Your shop has good quality; you have a quality management system. Your shop has good reliability; you have management systems for assuring worker safety, scheduling equipment availability and careful stewardship of financial resources.

Your shop has competitive prices; you have implemented best manufacturing practices, including lean operations and reduced machine setup times.
Plus, your people are ruthlessly attacking waste.

So, of course you have profits. Ahhh, you do not have a system for assuring profits?

In today’s world of increasing prices for supplies and raw materials, one of the best opportunities to find hidden profits is to assure that our companies are recovering the full, expected payback from our investments in technology. You have systems to monitor raw material costs, inventory turns and machine setup and cycle times. Do you have a system to assure that you are getting a full payback of your investments in technology?

Perhaps your firm has invested in a new EDM capability. Because you can now make your special form tooling in-house, you are able to shorten leadtimes to your customers. Do you have a system that shows how you have shortened leadtimes on your current quotes?

Are you currently quoting significantly shorter leadtimes than you had been quoting before the investment? If not, there is no payback, just a higher cost of doing business. Can you show that since you have added the EDM capability, you have a higher rate of successful quotes attributed to the shortened leadtimes? This is profitability engineering at its most basic.

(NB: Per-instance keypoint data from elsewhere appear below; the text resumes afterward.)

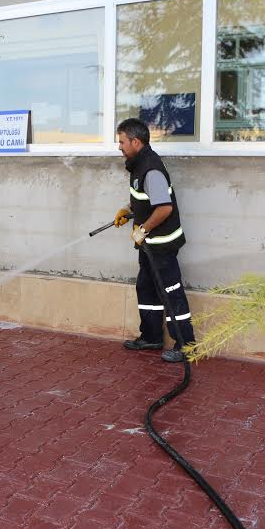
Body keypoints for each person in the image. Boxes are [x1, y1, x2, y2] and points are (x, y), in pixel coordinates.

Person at [113, 118, 195, 363]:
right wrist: (128, 211)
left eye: (122, 142)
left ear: (136, 142)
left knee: (171, 293)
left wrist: (142, 230)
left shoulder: (151, 169)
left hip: (162, 246)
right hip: (149, 246)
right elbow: (145, 200)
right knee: (146, 288)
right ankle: (151, 337)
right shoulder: (138, 165)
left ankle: (186, 346)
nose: (119, 147)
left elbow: (164, 209)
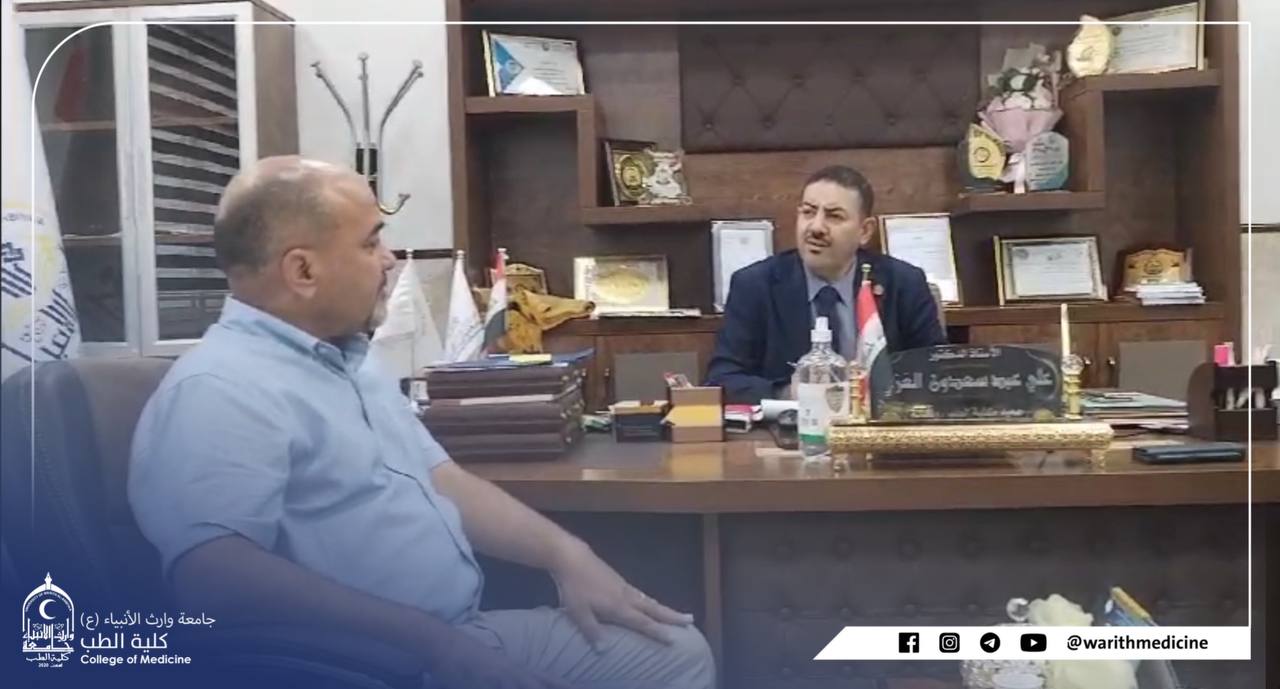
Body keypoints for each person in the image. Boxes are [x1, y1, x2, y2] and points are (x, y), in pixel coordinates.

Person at [128, 156, 714, 689]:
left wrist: (566, 555)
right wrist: (434, 645)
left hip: (450, 634)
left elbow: (440, 478)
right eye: (371, 243)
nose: (389, 260)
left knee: (672, 655)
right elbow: (213, 578)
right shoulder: (221, 388)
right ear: (302, 270)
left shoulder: (345, 360)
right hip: (360, 662)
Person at [705, 165, 947, 403]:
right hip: (791, 426)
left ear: (864, 231)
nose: (816, 227)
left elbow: (936, 375)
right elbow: (722, 380)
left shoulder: (904, 284)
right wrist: (788, 393)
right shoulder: (755, 286)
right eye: (808, 212)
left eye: (834, 216)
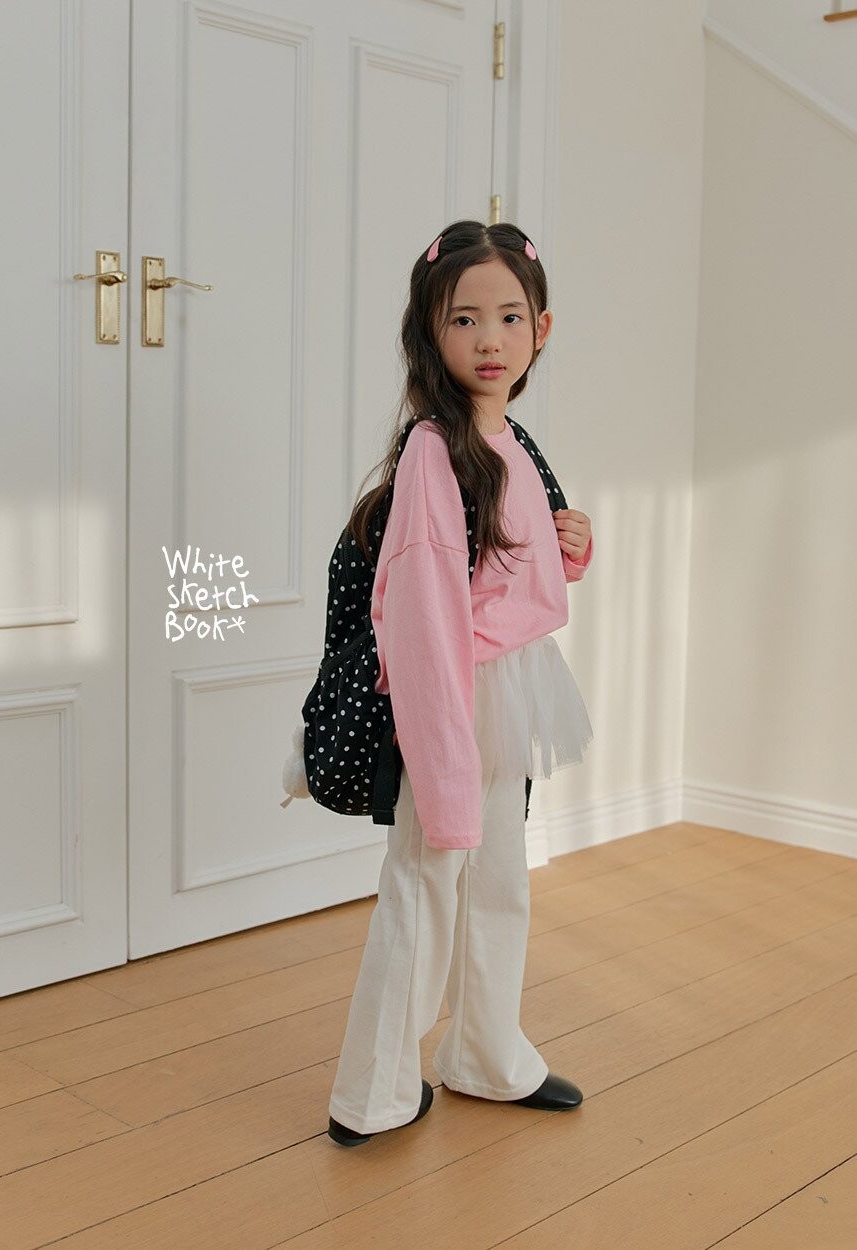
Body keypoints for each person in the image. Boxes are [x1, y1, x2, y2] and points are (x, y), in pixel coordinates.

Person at [327, 220, 594, 1147]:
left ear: (541, 330)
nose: (490, 339)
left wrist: (570, 545)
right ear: (428, 332)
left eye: (510, 317)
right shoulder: (433, 454)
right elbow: (426, 623)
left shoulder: (508, 438)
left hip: (509, 687)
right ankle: (373, 1092)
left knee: (497, 880)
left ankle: (485, 1053)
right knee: (427, 880)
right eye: (464, 318)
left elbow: (507, 567)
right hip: (454, 696)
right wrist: (439, 770)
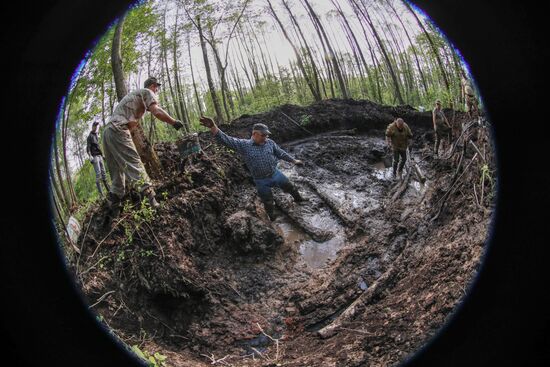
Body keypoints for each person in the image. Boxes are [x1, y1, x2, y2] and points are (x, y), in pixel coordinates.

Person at [103, 76, 184, 219]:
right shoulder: (147, 92)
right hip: (118, 129)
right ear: (153, 86)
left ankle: (112, 213)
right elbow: (156, 111)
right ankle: (153, 203)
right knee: (134, 163)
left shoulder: (134, 95)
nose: (157, 91)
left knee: (117, 174)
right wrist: (173, 122)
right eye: (156, 88)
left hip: (108, 131)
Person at [199, 116, 304, 221]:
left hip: (275, 173)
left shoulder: (270, 143)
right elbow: (226, 140)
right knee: (267, 200)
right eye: (263, 135)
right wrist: (213, 127)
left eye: (267, 135)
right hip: (260, 180)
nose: (265, 137)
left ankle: (299, 199)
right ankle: (272, 218)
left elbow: (281, 153)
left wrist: (294, 161)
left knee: (290, 186)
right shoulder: (244, 145)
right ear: (254, 134)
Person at [86, 121, 109, 196]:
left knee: (104, 173)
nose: (96, 127)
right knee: (98, 174)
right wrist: (90, 156)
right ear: (92, 126)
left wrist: (102, 155)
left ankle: (109, 190)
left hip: (100, 156)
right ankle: (101, 195)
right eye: (95, 126)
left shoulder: (96, 135)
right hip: (95, 156)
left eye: (97, 126)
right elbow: (88, 147)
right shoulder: (89, 137)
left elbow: (98, 146)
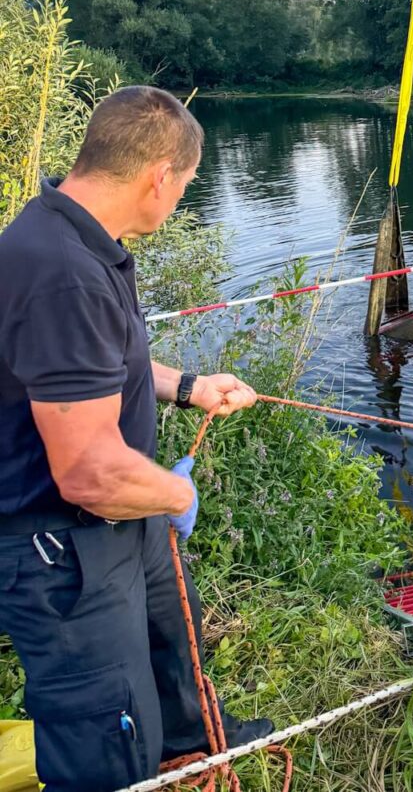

Do you have a system that audits your internal systems (work instructions, process control plans, routers, and so on) to assure that the newest technology and optimized methods are in place? This is profitability engineering.

Some shops have an accounting means to audit times or costs on a job, cost center or departmental basis. But these are seldom as enlightening as the profitability engineer comparing current performance to prior achievements or the standards used to quote or estimate the job. The study should also include comparison to your shop’s current quoted standards. Your shop does have performance standards, doesn’t it?

Comparison to equipment nameplate capability and purchase order covenants of performance for the equipment involved should also be done. The gap between your technology’s capability and its current level of operational attainment is where your hidden profits will be found. Is there a profitability engineer in your house?